When private corporations or enterprises run into trouble, their managers are held accountable by their boards and ultimately by their owners and stockholders. But when public firms are mismanaged or go bankrupt, who will make them answer for their deeds? To whom are Napocor, the GSIS, SSS, the DBP, the PCSO, Pagcor, PhilHealth, and the PNOC accountable if not to the president? The mechanisms to monitor their performance are all in place. Unless the Office of the President does its work, keeping in mind the basic principles of good housekeeping, it will not take long before the government breaks down.
The basic principles governing just compensation in the public service are clearly defined by the law. These are: (1) equal pay for substantially equal work, (2) differences in pay must be based on differences in duties and responsibilities and qualification requirements, and (3) government compensation must be competitive with prevailing rates in the private sector, taking into account budget constraints.
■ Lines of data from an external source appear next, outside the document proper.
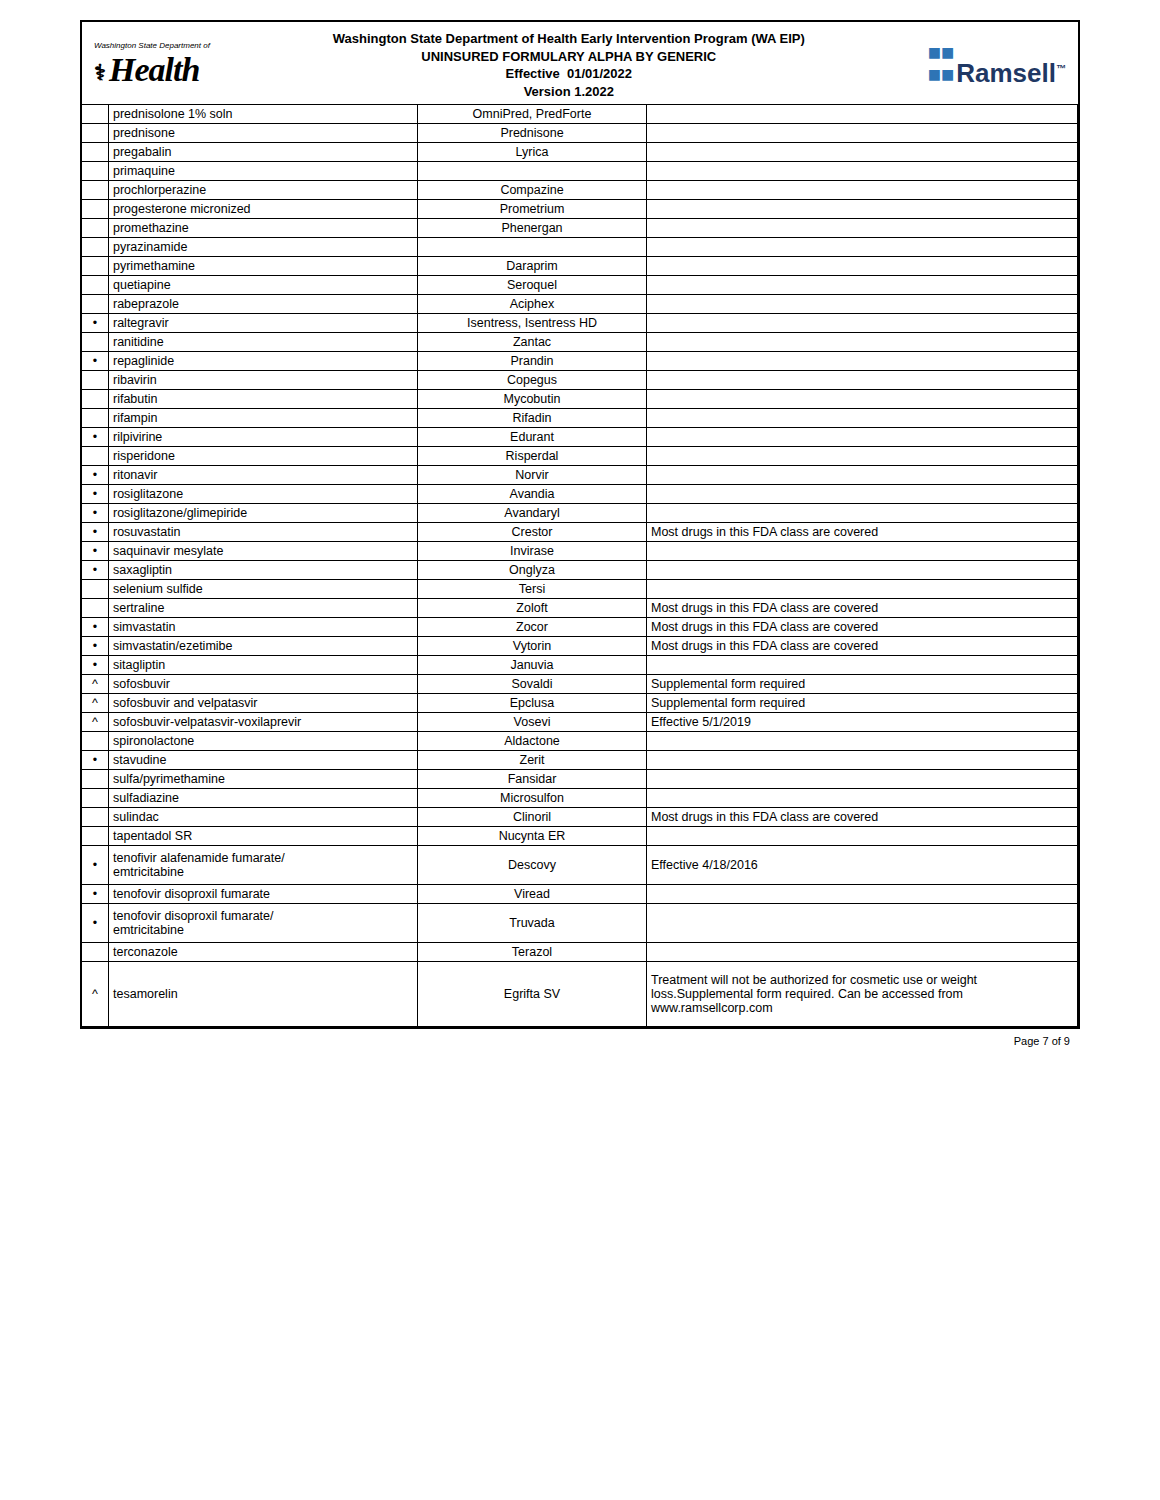Washington State Department of Health
Washington State Department of Health Early Intervention Program (WA EIP)
UNINSURED FORMULARY ALPHA BY GENERIC
Effective 01/01/2022
Version 1.2022
■■
■■Ramsell™
| | prednisolone 1% soln | OmniPred, PredForte | |
| | prednisone | Prednisone | |
| | pregabalin | Lyrica | |
| | primaquine | | |
| | prochlorperazine | Compazine | |
| | progesterone micronized | Prometrium | |
| | promethazine | Phenergan | |
| | pyrazinamide | | |
| | pyrimethamine | Daraprim | |
| | quetiapine | Seroquel | |
| | rabeprazole | Aciphex | |
| • | raltegravir | Isentress, Isentress HD | |
| | ranitidine | Zantac | |
| • | repaglinide | Prandin | |
| | ribavirin | Copegus | |
| | rifabutin | Mycobutin | |
| | rifampin | Rifadin | |
| • | rilpivirine | Edurant | |
| | risperidone | Risperdal | |
| • | ritonavir | Norvir | |
| • | rosiglitazone | Avandia | |
| • | rosiglitazone/glimepiride | Avandaryl | |
| • | rosuvastatin | Crestor | Most drugs in this FDA class are covered |
| • | saquinavir mesylate | Invirase | |
| • | saxagliptin | Onglyza | |
| | selenium sulfide | Tersi | |
| | sertraline | Zoloft | Most drugs in this FDA class are covered |
| • | simvastatin | Zocor | Most drugs in this FDA class are covered |
| • | simvastatin/ezetimibe | Vytorin | Most drugs in this FDA class are covered |
| • | sitagliptin | Januvia | |
| ^ | sofosbuvir | Sovaldi | Supplemental form required |
| ^ | sofosbuvir and velpatasvir | Epclusa | Supplemental form required |
| ^ | sofosbuvir-velpatasvir-voxilaprevir | Vosevi | Effective 5/1/2019 |
| | spironolactone | Aldactone | |
| • | stavudine | Zerit | |
| | sulfa/pyrimethamine | Fansidar | |
| | sulfadiazine | Microsulfon | |
| | sulindac | Clinoril | Most drugs in this FDA class are covered |
| | tapentadol SR | Nucynta ER | |
| • | tenofivir alafenamide fumarate/ emtricitabine | Descovy | Effective 4/18/2016 |
| • | tenofovir disoproxil fumarate | Viread | |
| • | tenofovir disoproxil fumarate/ emtricitabine | Truvada | |
| | terconazole | Terazol | |
| ^ | tesamorelin | Egrifta SV | Treatment will not be authorized for cosmetic use or weight loss.Supplemental form required. Can be accessed from www.ramsellcorp.com |
Page 7 of 9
In accordance with these principles, Congress created thirty-three salary grades under R.A. 6758. The highest, SG 33, is assigned to the President of the Republic. No other position is comparable. SG 32 is assigned to the Vice President, to the Senate President, the Speaker of the House, and the Chief Justice of the Supreme Court. SG 31 is assigned to senators, congressmen, associate justices of the Supreme Court, Chairmen of Constitutional Commissions,
Cabinet members, and the President of the University of the Philippines. It is worth noting that none of these salary grades today pays more than eighty thousand pesos per month in basic compensation. This makes the position of President of the Philippines roughly the equivalent of a junior executive position in a top multinational company.
The president, the senators, and the congressmen – with the generous perks and pork barrel at their disposal – may have no need for adjustment in their basic pay. But if their compensation is not adjusted, compensation at the lower levels of the bureaucracy remains frozen. Professors in state universities and surgeons in public hospitals receive fixed salaries equal to the pay of new graduates working at call centers. Until a few months ago, the basic pay of the civilian faculty at the Philippine Military Academy was lower than the salary of the cadets.
The situation was so absurd even then that when the salary standardization law was passed, Congress was swamped with bills seeking exemption from its coverage. The first to be exempted were precisely the GOCCs and GFIs that claimed to have enough incomes that permitted them to pay private sector rates. The result of this is that the despair of all the other government agencies grew in proportion to the benefits enjoyed by those who were exempted.
No matter how good a nation’s laws are, if its officials are ruled by cynicism and opportunism, it will have no future. The first rule of public life is basic decency.